Exercises>
1. Rewrite everything in the squat knee-pain thread from "I Had Injured" down to "Trial And Error.", replacing "Half Squats" with "Box Squats".
2. Extend the squat knee-pain thread from where it stops.

Text>
# squat problem,



## max lift (Jun 23, 2005)

so I have been having some problems with my squats as of late , my left knee has been giving me some pain nothing too badd but enough to make me take some care I was thinking of wrapping it , any of you guys do this ? or have another method that you use ,


----------



## ORACLE (Jun 24, 2005)

max lift said:
			
		

> so I have been having some problems with my squats as of late , my left knee has been giving me some pain nothing too badd but enough to make me take some care I was thinking of wrapping it , any of you guys do this ? or have another method that you use ,



I would get a wrap or a neoprene(sp) knee brace.  Better safe than sorry


----------



## LITTLEME (Jun 24, 2005)

I Had Injured My  Knee Before And My Powerlifting Coach Had Me Just To Do Half Squats For A While. You Can Try That And Aso Maybe Go Less Weight And More Reps. Test Yourself To See What You Can Handle Trial And Error.


----------



## imdaman1 (Jun 24, 2005)

Dataset excerpts
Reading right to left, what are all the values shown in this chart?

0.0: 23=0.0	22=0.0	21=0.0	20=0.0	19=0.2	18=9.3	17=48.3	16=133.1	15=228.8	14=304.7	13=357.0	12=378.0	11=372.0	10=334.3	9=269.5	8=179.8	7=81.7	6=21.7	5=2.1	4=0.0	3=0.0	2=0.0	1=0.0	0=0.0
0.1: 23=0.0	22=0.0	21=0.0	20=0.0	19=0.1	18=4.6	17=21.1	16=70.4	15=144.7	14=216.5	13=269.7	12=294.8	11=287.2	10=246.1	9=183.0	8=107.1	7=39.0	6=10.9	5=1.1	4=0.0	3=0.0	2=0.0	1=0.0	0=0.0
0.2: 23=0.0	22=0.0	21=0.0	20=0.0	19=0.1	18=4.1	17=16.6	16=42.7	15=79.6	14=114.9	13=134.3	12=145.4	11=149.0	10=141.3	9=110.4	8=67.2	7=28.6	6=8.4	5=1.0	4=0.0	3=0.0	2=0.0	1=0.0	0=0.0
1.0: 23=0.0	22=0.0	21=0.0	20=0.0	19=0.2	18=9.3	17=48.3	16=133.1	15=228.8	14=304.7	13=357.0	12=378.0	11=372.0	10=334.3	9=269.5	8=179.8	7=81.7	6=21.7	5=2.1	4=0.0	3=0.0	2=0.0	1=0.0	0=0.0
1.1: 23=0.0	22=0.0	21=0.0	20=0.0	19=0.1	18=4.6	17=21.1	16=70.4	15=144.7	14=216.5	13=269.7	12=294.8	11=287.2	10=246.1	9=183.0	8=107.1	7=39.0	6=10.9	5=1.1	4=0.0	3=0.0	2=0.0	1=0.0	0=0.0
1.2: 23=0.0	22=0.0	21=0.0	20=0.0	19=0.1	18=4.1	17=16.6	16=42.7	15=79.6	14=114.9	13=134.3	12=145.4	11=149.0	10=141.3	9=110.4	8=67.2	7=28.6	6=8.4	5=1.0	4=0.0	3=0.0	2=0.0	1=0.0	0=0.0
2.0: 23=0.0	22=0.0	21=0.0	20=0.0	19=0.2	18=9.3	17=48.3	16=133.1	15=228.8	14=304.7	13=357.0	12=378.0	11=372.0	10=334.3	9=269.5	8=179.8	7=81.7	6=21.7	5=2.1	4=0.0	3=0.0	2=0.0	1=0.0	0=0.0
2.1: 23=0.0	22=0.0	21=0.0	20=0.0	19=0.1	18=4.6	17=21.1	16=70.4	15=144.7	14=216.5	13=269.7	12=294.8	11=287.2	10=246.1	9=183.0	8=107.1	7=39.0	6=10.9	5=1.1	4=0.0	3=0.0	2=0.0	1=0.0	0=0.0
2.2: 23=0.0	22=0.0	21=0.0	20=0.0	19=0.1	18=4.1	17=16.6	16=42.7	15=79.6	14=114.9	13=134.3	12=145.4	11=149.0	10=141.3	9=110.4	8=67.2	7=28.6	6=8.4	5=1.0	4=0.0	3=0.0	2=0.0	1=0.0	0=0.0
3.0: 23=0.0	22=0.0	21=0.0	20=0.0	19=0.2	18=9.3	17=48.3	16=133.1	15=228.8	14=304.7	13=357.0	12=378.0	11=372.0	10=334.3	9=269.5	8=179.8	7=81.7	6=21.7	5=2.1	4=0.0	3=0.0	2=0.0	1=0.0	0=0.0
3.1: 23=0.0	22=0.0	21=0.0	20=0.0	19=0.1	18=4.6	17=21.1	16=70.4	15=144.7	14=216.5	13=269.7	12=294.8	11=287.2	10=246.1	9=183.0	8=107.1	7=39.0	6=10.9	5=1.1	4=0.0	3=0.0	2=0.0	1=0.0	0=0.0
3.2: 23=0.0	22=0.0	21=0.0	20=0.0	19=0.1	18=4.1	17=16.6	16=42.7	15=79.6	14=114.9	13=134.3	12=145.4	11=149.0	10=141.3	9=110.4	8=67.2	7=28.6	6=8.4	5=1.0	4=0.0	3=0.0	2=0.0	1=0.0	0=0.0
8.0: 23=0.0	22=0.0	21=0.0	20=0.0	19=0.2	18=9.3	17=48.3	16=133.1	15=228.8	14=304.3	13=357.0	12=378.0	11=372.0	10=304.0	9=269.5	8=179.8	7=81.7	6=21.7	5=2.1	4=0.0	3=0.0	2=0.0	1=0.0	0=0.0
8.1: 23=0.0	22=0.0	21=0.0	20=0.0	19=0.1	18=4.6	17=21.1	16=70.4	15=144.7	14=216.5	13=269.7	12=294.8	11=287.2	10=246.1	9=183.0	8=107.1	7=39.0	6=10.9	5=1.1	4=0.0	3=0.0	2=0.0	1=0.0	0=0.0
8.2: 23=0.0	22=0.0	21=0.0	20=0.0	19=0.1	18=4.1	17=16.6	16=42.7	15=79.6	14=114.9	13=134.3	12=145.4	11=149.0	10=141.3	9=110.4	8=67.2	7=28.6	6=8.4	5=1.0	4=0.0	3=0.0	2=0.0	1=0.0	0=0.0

Results>
1.
I Had Injured My  Knee Before And My Powerlifting Coach Had Me Just To Do Box Squats For A While. You Can Try That And Aso Maybe Go Less Weight And More Reps. Test Yourself To See What You Can Handle Trial And Error.

2.
STATE CHAMP said:
			
		

> I Had Injured My  Knee Before And My Powerlifting Coach Had Me Just To Do Half Squats For A While. You Can Try That And Aso Maybe Go Less Weight And More Reps. Test Yourself To See What You Can Handle Trial And Error.



I NEVER do squats without bracing my knees.  Its just a matter of time before you reach a level where one of your knees won't be able to handle the load and then it will blow out on you.  I've done it before and it is no fun.  You'll hit the floor and there you will stay until paramedics get there to carry your ass out. :bawling:


----------



## max lift (Jun 24, 2005)

thanks guys , its odd its the same amount of pain if I go light or heavy I think I will see the doc and see if he will get me a brace mabie I can put it through my insurance ;o)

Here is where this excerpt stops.